### Extrait du texte:
■ ■ ■

Lors du décret de déclassement de la place de Landrecies, l’opinion générale était que les fortifications en grande partie du Chevalier de Ville et du Marechal de Vauban, disparaissant ainsi que « La Porte de France » si originale, il ne resterait malheureusement dans cette vieille cité tant de fois assiégée, incendiée et détruite, aucune trace, aucun monument qui rappelât son origine ou des phases de son histoire.
C’était là une grande erreur.
Au cours du démantèlement de l’un des bastions, on vient en effet de découvrir les restes imposants d’un donjon construit au XIIe siècle par Nicolas dit le Beau, seigneur d’Avesnes à la lisière de la forêt de Mormal, sup les bords de la Sambre.
C’est à la construction de ce château-fort que Landrecies doit principalement son origine.
Si en effet Landrecies est mentionné bien antérieurement, ce n’est qu’à la construction de ce château que les habitants de « terre de Landrecies » vinrent se grouper autour de lui, fondant ainsi la ville de Landrecies.
Ces châteaux-forts, nombreux sous la féodalité lors des luttes incessantes des Seigneurs voisins entre eux sont très rares maintenant ; celui qui nous occupe est peut être le seul subsistant dans cet état.

■ ■ ■

### Entrées répertoriées:
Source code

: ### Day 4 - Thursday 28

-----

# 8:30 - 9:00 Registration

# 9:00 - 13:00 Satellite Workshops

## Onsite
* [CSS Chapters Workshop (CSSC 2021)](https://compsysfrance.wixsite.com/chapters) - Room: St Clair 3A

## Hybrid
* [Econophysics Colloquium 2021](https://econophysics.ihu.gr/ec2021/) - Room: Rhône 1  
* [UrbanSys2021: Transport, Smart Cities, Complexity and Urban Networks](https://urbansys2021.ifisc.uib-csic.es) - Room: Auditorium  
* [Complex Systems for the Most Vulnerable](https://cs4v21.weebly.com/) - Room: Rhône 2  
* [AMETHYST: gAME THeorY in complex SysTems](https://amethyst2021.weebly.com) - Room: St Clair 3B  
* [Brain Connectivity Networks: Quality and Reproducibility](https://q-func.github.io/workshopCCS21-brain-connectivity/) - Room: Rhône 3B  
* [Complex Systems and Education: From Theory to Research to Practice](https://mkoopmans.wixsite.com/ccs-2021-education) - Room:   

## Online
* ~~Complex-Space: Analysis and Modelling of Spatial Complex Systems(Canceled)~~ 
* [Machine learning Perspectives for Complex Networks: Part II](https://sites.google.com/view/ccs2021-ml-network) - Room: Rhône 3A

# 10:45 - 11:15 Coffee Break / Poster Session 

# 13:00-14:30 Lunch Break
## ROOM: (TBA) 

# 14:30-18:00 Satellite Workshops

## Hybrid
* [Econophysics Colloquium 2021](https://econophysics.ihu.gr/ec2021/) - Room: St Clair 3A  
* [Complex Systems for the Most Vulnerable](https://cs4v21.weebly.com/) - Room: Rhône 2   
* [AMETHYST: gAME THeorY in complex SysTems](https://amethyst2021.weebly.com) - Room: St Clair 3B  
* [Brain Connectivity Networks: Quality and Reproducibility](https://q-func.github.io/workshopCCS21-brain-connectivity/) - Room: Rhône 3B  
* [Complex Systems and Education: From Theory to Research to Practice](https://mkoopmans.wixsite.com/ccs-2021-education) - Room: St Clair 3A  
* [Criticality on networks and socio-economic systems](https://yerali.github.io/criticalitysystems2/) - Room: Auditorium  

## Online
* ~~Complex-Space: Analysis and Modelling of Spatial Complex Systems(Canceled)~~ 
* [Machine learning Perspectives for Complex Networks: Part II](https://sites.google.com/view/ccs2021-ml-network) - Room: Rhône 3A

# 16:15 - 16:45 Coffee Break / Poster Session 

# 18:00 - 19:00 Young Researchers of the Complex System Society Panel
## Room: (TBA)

■ ■ ■

### Explorer le document:
**1.** D'après l'extrait sur Landrecies, qui a fait construire le donjon découvert, et à quel siècle ?
**2.** Recopiez fidèlement le passage de l'extrait sur Landrecies allant de « C’était là une » à « ville de Landrecies. ».

### Réponses attendues:
**1.** Nicolas dit le Beau, seigneur d'Avesnes, l'a fait construire au XIIe siècle.

**2.**
C’était là une grande erreur.
Au cours du démantèlement de l’un des bastions, on vient en effet de découvrir les restes imposants d’un donjon construit au XIIe siècle par Nicolas dit le Beau, seigneur d’Avesnes à la lisière de la forêt de Mormal, sup les bords de la Sambre.
C’est à la construction de ce château-fort que Landrecies doit principalement son origine.
Si en effet Landrecies est mentionné bien antérieurement, ce n’est qu’à la construction de ce château que les habitants de « terre de Landrecies » vinrent se grouper autour de lui, fondant ainsi la ville de Landrecies.